Besser hätte es für den TKJ Sarstedt definitiv nicht laufen können. Die D-Juniorinnen von Trainer Lars Wattenberg haben sich die Regionskrone aufsetzen lassen dürfen – und das vor heimischer Kulisse. Der Turnklub Jahn glänzte auf und abseits des Parketts. „Wir haben uns für den richtigen Ausrichter entschieden“, lobte der Vertreter des Handballverbands Niedersachsen, Manfred Hartmann, bei der Siegerehrung. Hochklassiger Sport, eine tolle Stimmung auf der Tribüne, keine Verletzungen und verdiente Siegerinnen – die Veranstaltung sei rundum gelungen.

Als Favorit gingen die Gastgeberinnen in der Sporthalle der Schiller-Oberschule ins Rennen, nicht zuletzt auch deswegen, weil sie von den sechs qualifizierten Mannschaften die bis dahin stärkste Saison absolviert hatten. Die Fahrkarte nach Sarstedt gelöst hatten die jeweils beiden Erstplatzierten der drei Regionsoberliga-Staffeln und der damit höchsten Spielklasse dieser Altersstufe: aus der Staffel 1 die HSG Badenstedt und der TuS Empelde, aus der Staffel 2 der TuS Bothfeld und der TSV Neustadt sowie aus der Staffel 3 der TKJ und die TSV Burgdorf. Ungeschlagen geblieben waren dabei nur die Sarstedterinnen – und das mit der beeindruckenden Bilanz von 16 Siegen in 16 Spielen bei 463:126 Toren.

In gewohnter Umgebung bekamen es Emma Behrens, Lisa Gatza, Nika Grete, Maricel Hacker, Olivia Heuer, Franziska Mewes, Luna Müller, Anouk Neumann, Charlotte Satli, Rhea Söding und Leana Wattenberg in der Vorrunde mit den Talenten aus Empelde und Neustadt zu tun. Sie durften sich keinen Ausrutscher erlauben – schon eine Niederlage konnte das Platzen des Traums vom Finale bedeuten. „Von Anfang an Vollgas geben und volle Konzentration“, gab Coach Wattenberg seinen Mädels mit auf den Weg. Und die hielten sich daran: Gegen den TuS Empelde feierten sie ein 13:8, noch deutlicher wurde es beim 14:4 gegen den TSV Neustadt. Das erste Etappenziel war erreicht.

Im Endspiel ging es für die Sarstedterinnen gegen den TuS Bothfeld, der passenderweise mit der zweitbesten Bilanz aus der Hauptrunde in die Innerstestadt gereist war: 14 Spiele, 13 Siege, eine Niederlage, 297:158 Tore. Die Kontrahenten starteten unter den Augen von Sarstedts Bürgermeisterin Heike Brennecke und dem Landtagsabgeordneten Markus Brinkmann extrem motiviert, aber auch sichtlich nervös in die finalen 20 Minuten der Saison. Die jungen Sarstedterinnen standen in der Abwehr nicht so sicher wie gewohnt, zudem unterliefen ihnen einige Flüchtigkeitsfehler. Doch spätestens nach der Hälfte der Spielzeit hatten sie ihre Nerven im Griff, angetrieben von der vierfachen Torschützin Hacker ließ der Nachwuchs des TKJ dem des TuS nun keine Chance mehr. 15:8 lautete das Ergebnis, als die Schlusssirene ertönte. Und dann tönten die jungen Sarstedterinnen.

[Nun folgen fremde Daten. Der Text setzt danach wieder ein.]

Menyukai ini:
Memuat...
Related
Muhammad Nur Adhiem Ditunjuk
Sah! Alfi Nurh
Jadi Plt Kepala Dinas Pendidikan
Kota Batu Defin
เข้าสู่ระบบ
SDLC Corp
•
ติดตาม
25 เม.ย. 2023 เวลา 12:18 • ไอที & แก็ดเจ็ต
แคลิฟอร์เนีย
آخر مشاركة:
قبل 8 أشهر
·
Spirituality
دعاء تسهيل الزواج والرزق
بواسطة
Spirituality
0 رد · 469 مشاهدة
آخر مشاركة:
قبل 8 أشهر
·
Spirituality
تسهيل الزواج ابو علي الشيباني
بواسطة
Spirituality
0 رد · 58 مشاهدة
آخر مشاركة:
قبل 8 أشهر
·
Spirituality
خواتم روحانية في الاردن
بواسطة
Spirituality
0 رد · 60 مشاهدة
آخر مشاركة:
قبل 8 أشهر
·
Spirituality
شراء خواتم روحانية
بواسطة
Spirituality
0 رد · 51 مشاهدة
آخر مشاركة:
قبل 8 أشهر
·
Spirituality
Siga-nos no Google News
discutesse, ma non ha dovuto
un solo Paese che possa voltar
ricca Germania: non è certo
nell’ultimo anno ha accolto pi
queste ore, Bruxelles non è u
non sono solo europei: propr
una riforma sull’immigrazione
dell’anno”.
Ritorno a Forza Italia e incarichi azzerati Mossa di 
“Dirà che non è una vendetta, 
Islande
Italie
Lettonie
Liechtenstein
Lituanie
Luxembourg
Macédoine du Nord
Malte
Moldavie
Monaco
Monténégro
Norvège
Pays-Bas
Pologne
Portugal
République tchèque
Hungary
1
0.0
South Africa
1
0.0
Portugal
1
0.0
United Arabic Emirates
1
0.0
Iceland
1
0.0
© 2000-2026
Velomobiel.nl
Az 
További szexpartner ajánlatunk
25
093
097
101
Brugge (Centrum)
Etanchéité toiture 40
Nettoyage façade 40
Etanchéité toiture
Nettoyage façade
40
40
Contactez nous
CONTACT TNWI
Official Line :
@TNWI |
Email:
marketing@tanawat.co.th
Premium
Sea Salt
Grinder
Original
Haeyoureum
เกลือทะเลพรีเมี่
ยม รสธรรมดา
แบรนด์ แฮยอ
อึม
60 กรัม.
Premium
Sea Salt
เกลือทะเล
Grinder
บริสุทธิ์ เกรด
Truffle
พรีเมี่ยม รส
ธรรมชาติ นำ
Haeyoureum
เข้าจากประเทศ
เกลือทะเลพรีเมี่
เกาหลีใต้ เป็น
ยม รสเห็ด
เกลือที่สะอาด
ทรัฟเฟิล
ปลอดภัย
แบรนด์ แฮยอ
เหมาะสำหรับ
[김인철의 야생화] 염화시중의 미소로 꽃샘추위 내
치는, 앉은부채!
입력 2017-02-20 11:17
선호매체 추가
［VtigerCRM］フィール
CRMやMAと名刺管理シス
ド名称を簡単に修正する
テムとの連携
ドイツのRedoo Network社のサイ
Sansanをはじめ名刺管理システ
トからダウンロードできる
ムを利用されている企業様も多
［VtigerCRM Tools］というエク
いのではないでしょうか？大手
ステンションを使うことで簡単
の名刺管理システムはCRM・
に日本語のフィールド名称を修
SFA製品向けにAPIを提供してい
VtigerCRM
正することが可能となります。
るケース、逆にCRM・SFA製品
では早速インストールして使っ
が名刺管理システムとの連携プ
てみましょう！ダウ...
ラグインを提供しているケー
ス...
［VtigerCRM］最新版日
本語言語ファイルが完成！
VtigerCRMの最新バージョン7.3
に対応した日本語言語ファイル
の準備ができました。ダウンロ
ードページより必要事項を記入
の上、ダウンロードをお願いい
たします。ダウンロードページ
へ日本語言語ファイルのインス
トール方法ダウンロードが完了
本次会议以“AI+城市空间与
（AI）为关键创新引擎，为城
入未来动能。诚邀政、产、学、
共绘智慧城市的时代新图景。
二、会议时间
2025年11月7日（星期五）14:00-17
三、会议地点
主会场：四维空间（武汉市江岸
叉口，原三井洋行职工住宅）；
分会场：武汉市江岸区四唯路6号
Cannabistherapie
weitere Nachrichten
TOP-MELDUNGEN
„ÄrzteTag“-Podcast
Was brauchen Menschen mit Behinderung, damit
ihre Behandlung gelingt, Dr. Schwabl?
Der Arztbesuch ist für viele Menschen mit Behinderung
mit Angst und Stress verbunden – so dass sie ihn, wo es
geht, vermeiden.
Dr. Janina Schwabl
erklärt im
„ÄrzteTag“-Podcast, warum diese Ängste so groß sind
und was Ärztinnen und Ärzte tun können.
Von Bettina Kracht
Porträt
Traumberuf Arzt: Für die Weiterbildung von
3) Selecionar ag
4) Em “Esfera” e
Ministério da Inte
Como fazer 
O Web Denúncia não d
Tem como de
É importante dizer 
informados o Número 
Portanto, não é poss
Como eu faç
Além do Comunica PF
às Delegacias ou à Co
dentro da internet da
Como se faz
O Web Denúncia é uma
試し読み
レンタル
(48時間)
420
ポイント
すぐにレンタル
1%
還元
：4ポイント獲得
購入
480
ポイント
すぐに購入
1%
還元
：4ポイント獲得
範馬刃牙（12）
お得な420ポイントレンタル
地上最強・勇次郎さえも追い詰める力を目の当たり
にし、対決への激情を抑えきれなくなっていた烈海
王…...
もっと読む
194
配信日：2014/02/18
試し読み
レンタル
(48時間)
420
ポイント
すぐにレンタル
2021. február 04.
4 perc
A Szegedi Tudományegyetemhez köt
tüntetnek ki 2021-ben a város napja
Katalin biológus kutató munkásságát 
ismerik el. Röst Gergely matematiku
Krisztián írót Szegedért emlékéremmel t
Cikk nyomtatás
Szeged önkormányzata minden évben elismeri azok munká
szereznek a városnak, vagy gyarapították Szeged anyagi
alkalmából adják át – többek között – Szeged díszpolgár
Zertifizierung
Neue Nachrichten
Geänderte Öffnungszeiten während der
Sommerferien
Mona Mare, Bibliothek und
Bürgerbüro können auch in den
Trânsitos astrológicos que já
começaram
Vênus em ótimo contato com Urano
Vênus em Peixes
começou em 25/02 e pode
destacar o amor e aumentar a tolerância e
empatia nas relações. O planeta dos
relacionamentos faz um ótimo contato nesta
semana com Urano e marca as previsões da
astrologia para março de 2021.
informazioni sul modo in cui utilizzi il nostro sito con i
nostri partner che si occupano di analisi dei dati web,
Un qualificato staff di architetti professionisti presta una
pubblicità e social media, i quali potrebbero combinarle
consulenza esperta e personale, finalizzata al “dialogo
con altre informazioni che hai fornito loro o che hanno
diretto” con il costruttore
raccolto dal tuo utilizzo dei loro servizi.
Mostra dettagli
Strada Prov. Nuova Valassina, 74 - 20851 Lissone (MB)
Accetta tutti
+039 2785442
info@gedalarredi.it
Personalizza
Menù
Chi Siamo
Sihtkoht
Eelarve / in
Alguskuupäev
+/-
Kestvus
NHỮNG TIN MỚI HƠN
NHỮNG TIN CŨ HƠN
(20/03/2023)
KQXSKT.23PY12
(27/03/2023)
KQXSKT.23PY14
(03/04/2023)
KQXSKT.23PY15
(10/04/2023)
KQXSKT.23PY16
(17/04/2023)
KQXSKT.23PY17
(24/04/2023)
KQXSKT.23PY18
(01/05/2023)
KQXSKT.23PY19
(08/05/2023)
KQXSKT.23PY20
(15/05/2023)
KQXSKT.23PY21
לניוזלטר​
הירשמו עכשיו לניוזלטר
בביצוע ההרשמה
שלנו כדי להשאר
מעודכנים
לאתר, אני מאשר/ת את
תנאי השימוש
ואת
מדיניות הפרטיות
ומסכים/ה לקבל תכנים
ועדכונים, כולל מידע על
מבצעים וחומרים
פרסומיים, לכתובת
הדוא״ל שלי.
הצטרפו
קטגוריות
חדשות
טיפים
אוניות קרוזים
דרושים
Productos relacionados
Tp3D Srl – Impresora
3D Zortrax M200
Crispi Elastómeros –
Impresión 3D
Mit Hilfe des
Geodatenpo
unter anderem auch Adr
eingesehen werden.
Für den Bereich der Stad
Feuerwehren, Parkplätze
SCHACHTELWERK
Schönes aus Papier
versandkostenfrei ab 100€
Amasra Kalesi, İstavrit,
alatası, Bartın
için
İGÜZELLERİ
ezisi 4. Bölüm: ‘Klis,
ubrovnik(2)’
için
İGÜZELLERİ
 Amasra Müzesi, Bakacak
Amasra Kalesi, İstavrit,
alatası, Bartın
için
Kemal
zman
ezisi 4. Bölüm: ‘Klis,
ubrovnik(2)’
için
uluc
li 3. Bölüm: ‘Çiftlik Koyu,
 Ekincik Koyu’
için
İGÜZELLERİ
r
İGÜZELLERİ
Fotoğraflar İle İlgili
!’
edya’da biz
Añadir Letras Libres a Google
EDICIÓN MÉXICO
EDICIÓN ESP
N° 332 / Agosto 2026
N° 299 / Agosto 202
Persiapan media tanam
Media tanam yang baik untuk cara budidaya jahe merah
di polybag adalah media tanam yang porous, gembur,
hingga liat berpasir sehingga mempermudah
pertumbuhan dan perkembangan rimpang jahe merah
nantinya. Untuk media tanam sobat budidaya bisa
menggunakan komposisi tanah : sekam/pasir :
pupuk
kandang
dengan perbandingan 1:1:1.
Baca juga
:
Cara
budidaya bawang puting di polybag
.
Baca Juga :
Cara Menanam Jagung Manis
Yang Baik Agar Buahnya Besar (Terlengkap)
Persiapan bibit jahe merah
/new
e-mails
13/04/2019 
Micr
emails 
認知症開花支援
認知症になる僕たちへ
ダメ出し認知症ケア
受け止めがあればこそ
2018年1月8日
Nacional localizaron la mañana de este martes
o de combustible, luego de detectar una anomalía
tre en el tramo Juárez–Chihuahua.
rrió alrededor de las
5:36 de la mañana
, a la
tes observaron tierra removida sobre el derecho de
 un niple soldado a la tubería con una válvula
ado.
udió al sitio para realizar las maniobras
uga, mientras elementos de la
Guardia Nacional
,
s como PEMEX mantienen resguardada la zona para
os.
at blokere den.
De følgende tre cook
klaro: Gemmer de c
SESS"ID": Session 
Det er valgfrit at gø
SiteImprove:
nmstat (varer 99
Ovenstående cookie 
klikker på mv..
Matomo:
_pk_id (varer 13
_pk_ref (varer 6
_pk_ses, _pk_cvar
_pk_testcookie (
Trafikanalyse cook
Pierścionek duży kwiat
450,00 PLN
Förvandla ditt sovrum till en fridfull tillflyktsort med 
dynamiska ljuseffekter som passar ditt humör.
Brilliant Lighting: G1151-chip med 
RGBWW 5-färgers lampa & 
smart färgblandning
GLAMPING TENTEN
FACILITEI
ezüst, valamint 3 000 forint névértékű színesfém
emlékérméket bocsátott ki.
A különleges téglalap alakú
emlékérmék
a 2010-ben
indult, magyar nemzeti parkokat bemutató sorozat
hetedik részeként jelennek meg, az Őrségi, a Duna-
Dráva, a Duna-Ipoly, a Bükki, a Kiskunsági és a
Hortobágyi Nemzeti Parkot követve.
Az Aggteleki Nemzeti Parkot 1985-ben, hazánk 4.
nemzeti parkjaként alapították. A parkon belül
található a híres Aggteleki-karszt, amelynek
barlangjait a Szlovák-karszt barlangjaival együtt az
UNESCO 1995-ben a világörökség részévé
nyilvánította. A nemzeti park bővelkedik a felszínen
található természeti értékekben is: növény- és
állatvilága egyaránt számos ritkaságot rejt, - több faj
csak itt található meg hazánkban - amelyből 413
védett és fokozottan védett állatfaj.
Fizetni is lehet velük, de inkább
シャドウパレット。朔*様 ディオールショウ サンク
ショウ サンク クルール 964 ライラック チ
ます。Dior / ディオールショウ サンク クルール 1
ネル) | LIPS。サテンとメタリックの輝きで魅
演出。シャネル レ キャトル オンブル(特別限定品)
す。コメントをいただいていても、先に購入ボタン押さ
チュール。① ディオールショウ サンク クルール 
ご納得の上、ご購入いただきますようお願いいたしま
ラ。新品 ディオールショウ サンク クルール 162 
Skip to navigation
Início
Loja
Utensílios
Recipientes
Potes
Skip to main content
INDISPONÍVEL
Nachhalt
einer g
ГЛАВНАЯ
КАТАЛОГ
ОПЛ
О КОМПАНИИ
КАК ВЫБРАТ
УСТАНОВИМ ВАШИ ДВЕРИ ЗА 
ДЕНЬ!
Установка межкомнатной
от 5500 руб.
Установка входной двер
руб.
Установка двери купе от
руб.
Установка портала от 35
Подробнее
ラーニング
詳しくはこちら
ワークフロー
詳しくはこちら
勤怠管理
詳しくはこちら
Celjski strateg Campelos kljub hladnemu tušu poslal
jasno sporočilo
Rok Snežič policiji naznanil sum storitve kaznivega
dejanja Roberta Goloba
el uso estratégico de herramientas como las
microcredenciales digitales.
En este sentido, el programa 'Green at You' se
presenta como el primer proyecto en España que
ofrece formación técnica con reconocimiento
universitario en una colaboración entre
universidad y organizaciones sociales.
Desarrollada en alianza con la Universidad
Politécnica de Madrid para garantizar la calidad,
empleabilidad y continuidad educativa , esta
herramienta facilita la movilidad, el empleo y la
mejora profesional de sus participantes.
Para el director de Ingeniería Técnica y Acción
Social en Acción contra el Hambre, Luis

Die stärksten Gegner schon in der Hauptrunde?
Nach der Saison ist vor der Saison – und für die nächste werden die Verantwortlichen des TKJ Sarstedt einen Wunsch an den Verband richten. Die besten Mannschaften der Region sollen nicht erst am Ende der Saison in Pokalspielen aufeinandertreffen, sondern schon vorher im regulären Punktspielbetrieb. Das Leistungsniveau der Mannschaften ist in dieser Spielzeit in den Regionsoberligen und Regionsligen derart weit  auseinandergeklafft, dass beispielsweise die D-Juniorinnen des TKJ Sarstedt bisweilen freiwillig in Unterzahl agierten. Zu groß wäre sonst die Überlegenheit gewesen. Die Zusammensetzung der Staffeln solle künftig stärker nach der Leistungsstärke als nach geografischen Gesichtspunkten erfolgen. Starke Spielerinnen würden so deutlich mehr gefordert und schwächere nicht demotiviert.